A physical quantity of the dimensions of length that can be formed out of $c$, $G$ and $\frac{e^2}{4\pi\varepsilon_0}$ is [$c$ is the velocity of light, $G$ is the universal constant of gravitation and $e$ is charge]

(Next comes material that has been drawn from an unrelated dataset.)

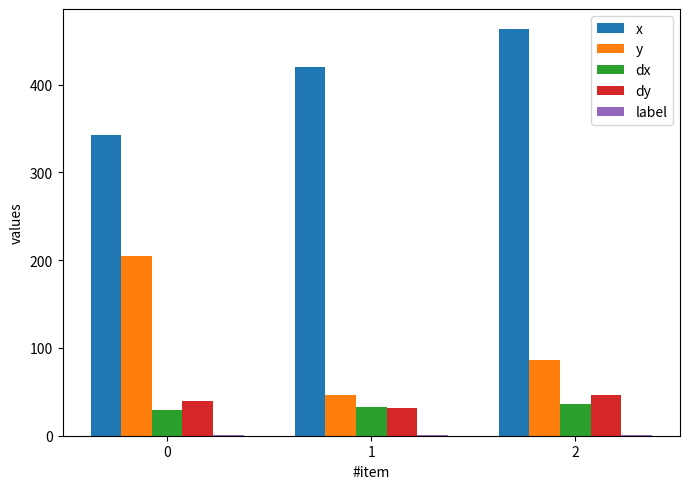

What is the sum of all dy values?

118.1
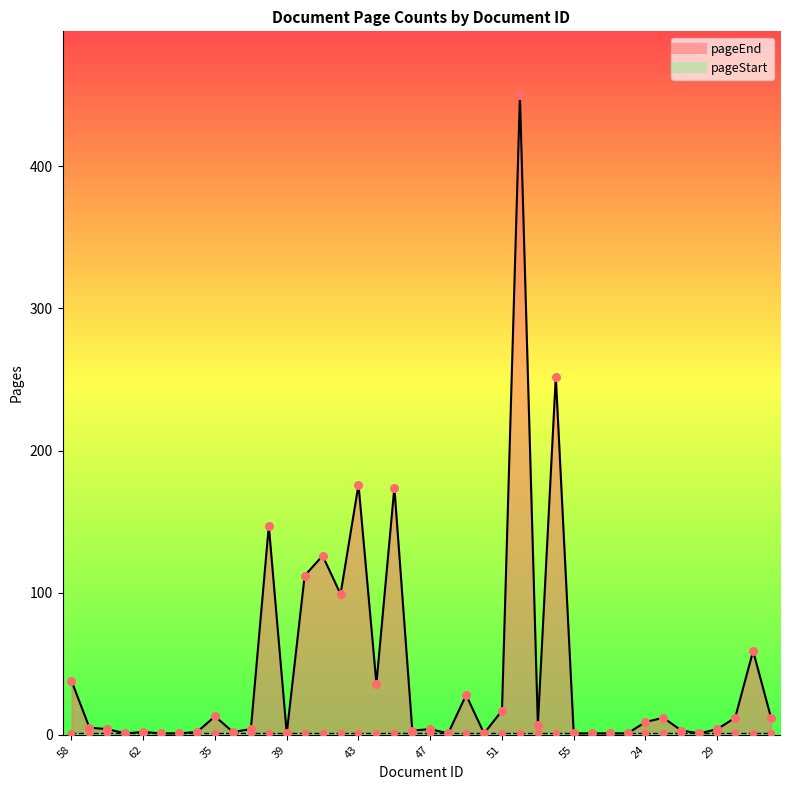

Between 47 and 35, which is larger?

35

Let us write the dimensions of each quantity involved: Dimension of velocity of light, $c = [L T^{-1}]$ Dimension of universal gravitational constant, $G = [M^{-1} L^3 T^{-2}]$ From Coulomb's law, electrostatic force $F = \frac{1}{4\pi\varepsilon_0}\frac{e^2}{r^2} \implies \frac{e^2}{4\pi\varepsilon_0} = F r^2$. Therefore, the dimension of $\frac{e^2}{4\pi\varepsilon_0}$ is $[M L T^{-2}] [L^2] = [M L^3 T^{-2}]$. Let the physical quantity with dimension of length $L$ be related to $c$, $G$, and $\frac{e^2}{4\pi\varepsilon_0}$ as: $L \propto c^x G^y \left(\frac{e^2}{4\pi\varepsilon_0}\right)^z$ Substituting their dimensions: $[L^1] = [L T^{-1}]^x [M^{-1} L^3 T^{-2}]^y [M L^3 T^{-2}]^z$ $[M^0 L^1 T^0] = [M^{-y+z} L^{x+3y+3z} T^{-x-2y-2z}]$ Equating the powers of $M$, $L$, and $T$ on both sides, we get: For $M$: $-y + z = 0 \implies y = z$ For $T$: $-x - 2y - 2z = 0 \implies x + 4y = 0 \implies x = -4y$ For $L$: $x + 3y + 3z = 1 \implies -4y + 3y + 3y = 1 \implies 2y = 1 \implies y = 1/2$ Thus, $z = 1/2$ and $x = -4(1/2) = -2$. So, the physical quantity is $c^{-2} G^{1/2} \left(\frac{e^2}{4\pi\varepsilon_0}\right)^{1/2} = \frac{1}{c^2}\left[G\frac{e^2}{4\pi\varepsilon_0}\right]^{1/2}$.